▸ What the exercise asks:
Your response should be every line from the entries that includes the string "these".

▸ Data supplied:
────────────────────
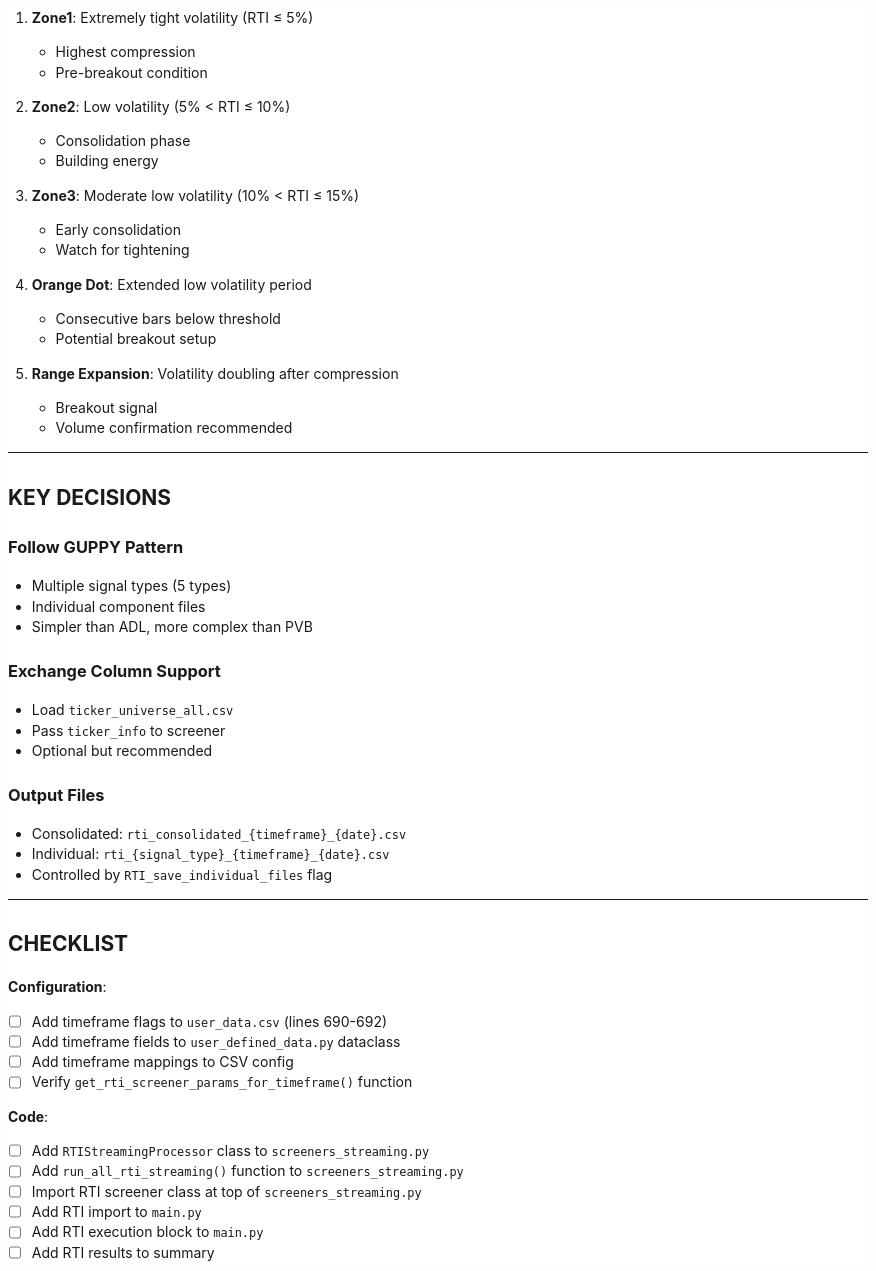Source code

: 1. **Zone1**: Extremely tight volatility (RTI ≤ 5%)
   - Highest compression
   - Pre-breakout condition

2. **Zone2**: Low volatility (5% < RTI ≤ 10%)
   - Consolidation phase
   - Building energy

3. **Zone3**: Moderate low volatility (10% < RTI ≤ 15%)
   - Early consolidation
   - Watch for tightening

4. **Orange Dot**: Extended low volatility period
   - Consecutive bars below threshold
   - Potential breakout setup

5. **Range Expansion**: Volatility doubling after compression
   - Breakout signal
   - Volume confirmation recommended

---

## KEY DECISIONS

### Follow GUPPY Pattern
- Multiple signal types (5 types)
- Individual component files
- Simpler than ADL, more complex than PVB

### Exchange Column Support
- Load `ticker_universe_all.csv`
- Pass `ticker_info` to screener
- Optional but recommended

### Output Files
- Consolidated: `rti_consolidated_{timeframe}_{date}.csv`
- Individual: `rti_{signal_type}_{timeframe}_{date}.csv`
- Controlled by `RTI_save_individual_files` flag

---

## CHECKLIST

**Configuration**:
- [ ] Add timeframe flags to `user_data.csv` (lines 690-692)
- [ ] Add timeframe fields to `user_defined_data.py` dataclass
- [ ] Add timeframe mappings to CSV config
- [ ] Verify `get_rti_screener_params_for_timeframe()` function

**Code**:
- [ ] Add `RTIStreamingProcessor` class to `screeners_streaming.py`
- [ ] Add `run_all_rti_streaming()` function to `screeners_streaming.py`
- [ ] Import RTI screener class at top of `screeners_streaming.py`
- [ ] Add RTI import to `main.py`
- [ ] Add RTI execution block to `main.py`
- [ ] Add RTI results to summary
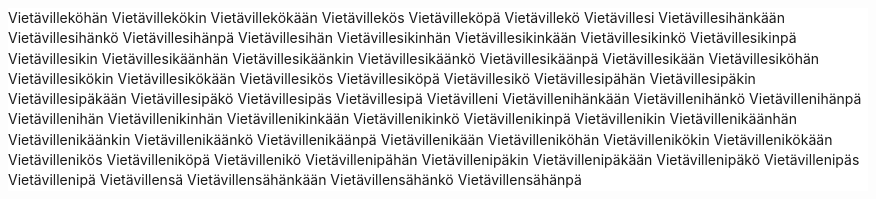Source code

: Vietävilleköhän
Vietävillekökin
Vietävillekökään
Vietävillekös
Vietävilleköpä
Vietävillekö
Vietävillesi
Vietävillesihänkään
Vietävillesihänkö
Vietävillesihänpä
Vietävillesihän
Vietävillesikinhän
Vietävillesikinkään
Vietävillesikinkö
Vietävillesikinpä
Vietävillesikin
Vietävillesikäänhän
Vietävillesikäänkin
Vietävillesikäänkö
Vietävillesikäänpä
Vietävillesikään
Vietävillesiköhän
Vietävillesikökin
Vietävillesikökään
Vietävillesikös
Vietävillesiköpä
Vietävillesikö
Vietävillesipähän
Vietävillesipäkin
Vietävillesipäkään
Vietävillesipäkö
Vietävillesipäs
Vietävillesipä
Vietävilleni
Vietävillenihänkään
Vietävillenihänkö
Vietävillenihänpä
Vietävillenihän
Vietävillenikinhän
Vietävillenikinkään
Vietävillenikinkö
Vietävillenikinpä
Vietävillenikin
Vietävillenikäänhän
Vietävillenikäänkin
Vietävillenikäänkö
Vietävillenikäänpä
Vietävillenikään
Vietävilleniköhän
Vietävillenikökin
Vietävillenikökään
Vietävillenikös
Vietävilleniköpä
Vietävillenikö
Vietävillenipähän
Vietävillenipäkin
Vietävillenipäkään
Vietävillenipäkö
Vietävillenipäs
Vietävillenipä
Vietävillensä
Vietävillensähänkään
Vietävillensähänkö
Vietävillensähänpä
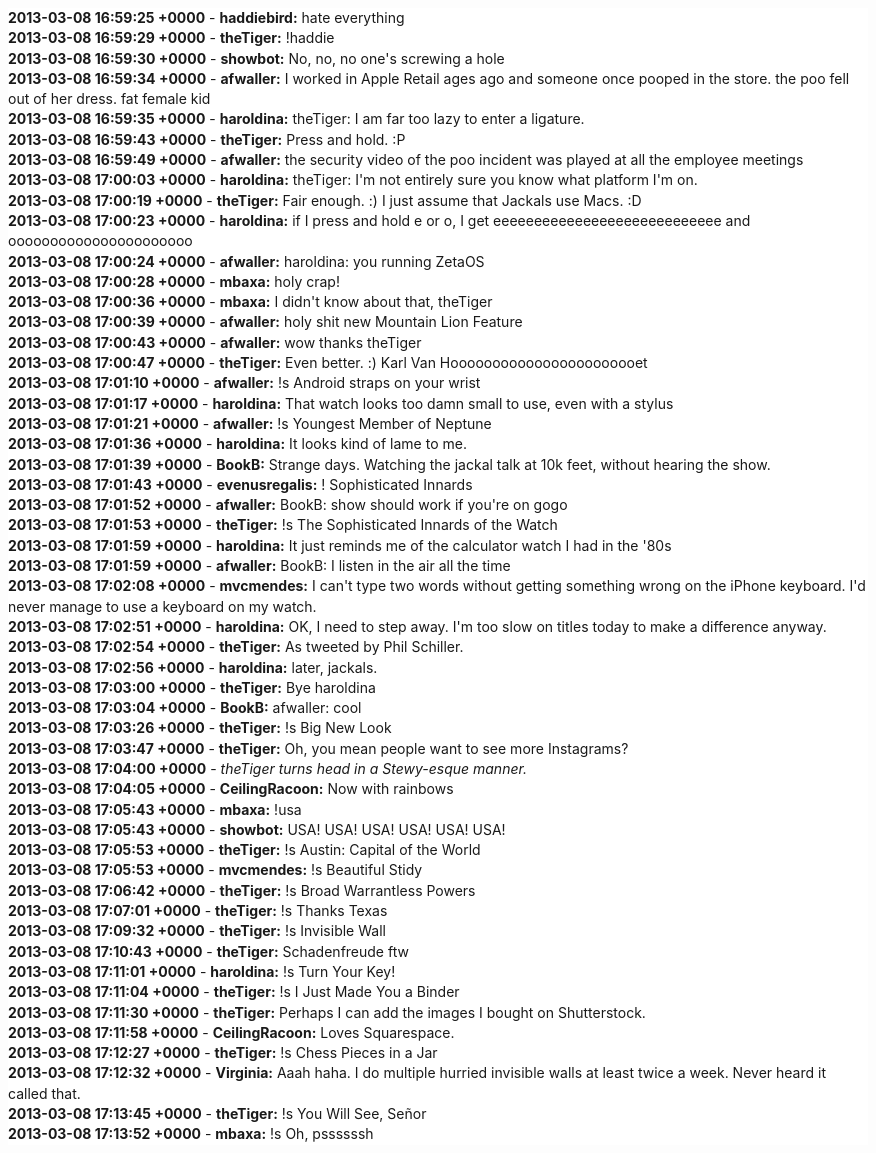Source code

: **2013-03-08 16:59:25 +0000** - **haddiebird:** hate everything  
**2013-03-08 16:59:29 +0000** - **theTiger:** !haddie  
**2013-03-08 16:59:30 +0000** - **showbot:** No, no, no one&apos;s screwing a hole  
**2013-03-08 16:59:34 +0000** - **afwaller:** I worked in Apple Retail ages ago and someone once pooped in the store. the poo fell out of her dress. fat female kid  
**2013-03-08 16:59:35 +0000** - **haroldina:** theTiger: I am far too lazy to enter a ligature.  
**2013-03-08 16:59:43 +0000** - **theTiger:** Press and hold. :P  
**2013-03-08 16:59:49 +0000** - **afwaller:** the security video of the poo incident was played at all the employee meetings  
**2013-03-08 17:00:03 +0000** - **haroldina:** theTiger: I&apos;m not entirely sure you know what platform I&apos;m on.  
**2013-03-08 17:00:19 +0000** - **theTiger:** Fair enough. :) I just assume that Jackals use Macs. :D  
**2013-03-08 17:00:23 +0000** - **haroldina:** if I press and hold e or o, I get eeeeeeeeeeeeeeeeeeeeeeeeeeee and oooooooooooooooooooooo  
**2013-03-08 17:00:24 +0000** - **afwaller:** haroldina: you running ZetaOS  
**2013-03-08 17:00:28 +0000** - **mbaxa:** holy crap!  
**2013-03-08 17:00:36 +0000** - **mbaxa:** I didn&apos;t know about that, theTiger  
**2013-03-08 17:00:39 +0000** - **afwaller:** holy shit new Mountain Lion Feature  
**2013-03-08 17:00:43 +0000** - **afwaller:** wow thanks theTiger  
**2013-03-08 17:00:47 +0000** - **theTiger:** Even better. :) Karl Van Hooooooooooooooooooooooet  
**2013-03-08 17:01:10 +0000** - **afwaller:** !s Android straps on your wrist  
**2013-03-08 17:01:17 +0000** - **haroldina:** That watch looks too damn small to use, even with a stylus  
**2013-03-08 17:01:21 +0000** - **afwaller:** !s Youngest Member of Neptune  
**2013-03-08 17:01:36 +0000** - **haroldina:** It looks kind of lame to me.  
**2013-03-08 17:01:39 +0000** - **BookB:** Strange days. Watching the jackal talk at 10k feet, without hearing the show.  
**2013-03-08 17:01:43 +0000** - **evenusregalis:** ! Sophisticated Innards  
**2013-03-08 17:01:52 +0000** - **afwaller:** BookB: show should work if you&apos;re on gogo  
**2013-03-08 17:01:53 +0000** - **theTiger:** !s The Sophisticated Innards of the Watch  
**2013-03-08 17:01:59 +0000** - **haroldina:** It just reminds me of the calculator watch I had in the &apos;80s  
**2013-03-08 17:01:59 +0000** - **afwaller:** BookB: I listen in the air all the time  
**2013-03-08 17:02:08 +0000** - **mvcmendes:** I can&apos;t type two words without getting something wrong on the iPhone keyboard. I&apos;d never manage to use a keyboard on my watch.  
**2013-03-08 17:02:51 +0000** - **haroldina:** OK, I need to step away. I&apos;m too slow on titles today to make a difference anyway.  
**2013-03-08 17:02:54 +0000** - **theTiger:** As tweeted by Phil Schiller.  
**2013-03-08 17:02:56 +0000** - **haroldina:** later, jackals.  
**2013-03-08 17:03:00 +0000** - **theTiger:** Bye haroldina  
**2013-03-08 17:03:04 +0000** - **BookB:** afwaller: cool  
**2013-03-08 17:03:26 +0000** - **theTiger:** !s Big New Look  
**2013-03-08 17:03:47 +0000** - **theTiger:** Oh, you mean people want to see more Instagrams?  
**2013-03-08 17:04:00 +0000** - *theTiger turns head in a Stewy-esque manner.*  
**2013-03-08 17:04:05 +0000** - **CeilingRacoon:** Now with rainbows  
**2013-03-08 17:05:43 +0000** - **mbaxa:** !usa  
**2013-03-08 17:05:43 +0000** - **showbot:** USA! USA! USA! USA! USA! USA!  
**2013-03-08 17:05:53 +0000** - **theTiger:** !s Austin: Capital of the World  
**2013-03-08 17:05:53 +0000** - **mvcmendes:** !s Beautiful Stidy  
**2013-03-08 17:06:42 +0000** - **theTiger:** !s Broad Warrantless Powers  
**2013-03-08 17:07:01 +0000** - **theTiger:** !s Thanks Texas  
**2013-03-08 17:09:32 +0000** - **theTiger:** !s Invisible Wall  
**2013-03-08 17:10:43 +0000** - **theTiger:** Schadenfreude ftw  
**2013-03-08 17:11:01 +0000** - **haroldina:** !s Turn Your Key!  
**2013-03-08 17:11:04 +0000** - **theTiger:** !s I Just Made You a Binder  
**2013-03-08 17:11:30 +0000** - **theTiger:** Perhaps I can add the images I bought on Shutterstock.  
**2013-03-08 17:11:58 +0000** - **CeilingRacoon:** Loves Squarespace.  
**2013-03-08 17:12:27 +0000** - **theTiger:** !s Chess Pieces in a Jar  
**2013-03-08 17:12:32 +0000** - **Virginia:** Aaah haha. I do multiple hurried invisible walls at least twice a week. Never heard it called that.  
**2013-03-08 17:13:45 +0000** - **theTiger:** !s You Will See, Señor  
**2013-03-08 17:13:52 +0000** - **mbaxa:** !s Oh, pssssssh  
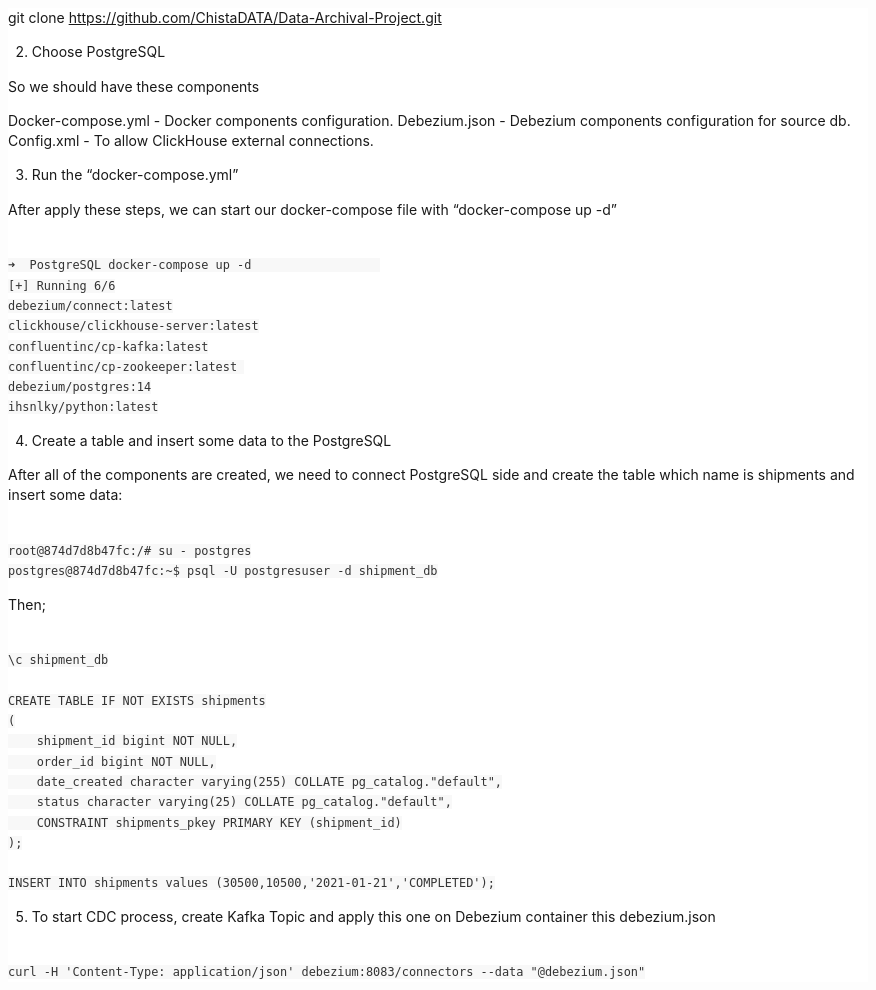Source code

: git clone https://github.com/ChistaDATA/Data-Archival-Project.git

</code></pre>


2) Choose PostgreSQL

So we should have these components

Docker-compose.yml - Docker components configuration. 
Debezium.json - Debezium components configuration for source db.
Config.xml - To allow ClickHouse external connections.

3) Run the “docker-compose.yml”

After apply these steps, we can start our docker-compose file with “docker-compose up -d”

<pre id="example"><code class="language-lang"  style="color: #333; background: #f8f8f8;">
➜  PostgreSQL docker-compose up -d                  
[+] Running 6/6
debezium/connect:latest
clickhouse/clickhouse-server:latest
confluentinc/cp-kafka:latest
confluentinc/cp-zookeeper:latest 
debezium/postgres:14
ihsnlky/python:latest
</code></pre>

4) Create a table and insert some data to the PostgreSQL

After all of the components are created, we need to connect PostgreSQL side and create the table which name is shipments and insert some data: 
<pre id="example"><code class="language-lang"  style="color: #333; background: #f8f8f8;">
root@874d7d8b47fc:/# su - postgres
postgres@874d7d8b47fc:~$ psql -U postgresuser -d shipment_db
</code></pre>

Then;
<pre id="example"><code class="language-lang"  style="color: #333; background: #f8f8f8;">
\c shipment_db

CREATE TABLE IF NOT EXISTS shipments
(
    shipment_id bigint NOT NULL,
    order_id bigint NOT NULL,
    date_created character varying(255) COLLATE pg_catalog."default",
    status character varying(25) COLLATE pg_catalog."default",
    CONSTRAINT shipments_pkey PRIMARY KEY (shipment_id)
);

INSERT INTO shipments values (30500,10500,'2021-01-21','COMPLETED');
</code></pre>
5)  To start CDC process, create Kafka Topic and apply this one on Debezium container this debezium.json
<pre id="example"><code class="language-lang"  style="color: #333; background: #f8f8f8;">
curl -H 'Content-Type: application/json' debezium:8083/connectors --data "@debezium.json"
</code></pre>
────────────────────
▸ Task solution:
So we should have these components
After apply these steps, we can start our docker-compose file with “docker-compose up -d”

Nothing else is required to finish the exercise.